= Pruning (artificial neural network) =

Trimming artificial neural networks to reduce computational overhead

In deep learning, pruning is the practice of removing parameters from an existing artificial neural network. The goal of this process is to reduce the size (parameter count) of the neural network (and therefore the computational resources required to run it) whilst maintaining accuracy. This can be compared to the biological process of synaptic pruning which takes place in mammalian brains during development.

== Node (neuron) pruning ==
A basic algorithm for pruning is as follows:
1. Evaluate the importance of each neuron.
2. Rank the neurons according to their importance (assuming there is a clearly defined measure for "importance").
3. Remove the least important neuron.
4. Check a termination condition (to be determined by the user) to see whether to continue pruning.

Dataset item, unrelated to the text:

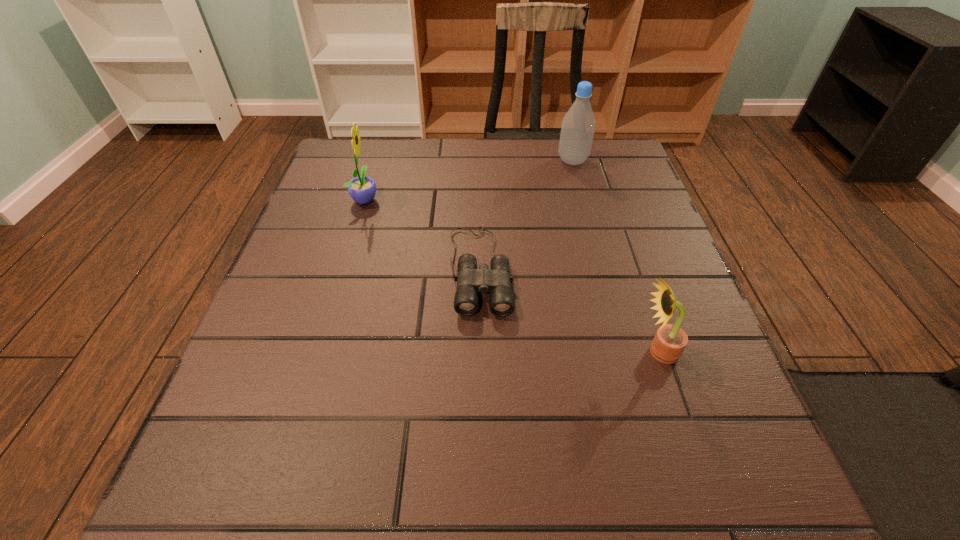
What are the coordinates of `vacant area between the bottle and the second farthest object` in the screenshot? It's located at (469, 180).

The width and height of the screenshot is (960, 540). In order to click on free space between the nearer sunflower and the leftmost object in this screenshot , I will do `click(512, 275)`.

== Edge (weight) pruning ==
Most work on neural network pruning does not remove full neurons or layers (structured pruning). Instead, it focuses on removing the most insignificant weights (unstructured pruning), namely, setting their values to zero. This can either be done globally by comparing weights from all layers in the network or locally by comparing weights in each layer separately.

Different metrics can be used to measure the importance of each weight. Weight magnitude as well as combinations of weight and gradient information are commonly used metrics.

Early work suggested also to change the values of non-pruned weights.

== When to prune the neural network? ==
Pruning can be applied at three different stages: before training, during training, or after training. When pruning is performed during or after training, additional fine-tuning epochs are typically required. Each approach involves different trade-offs between accuracy and computational cost.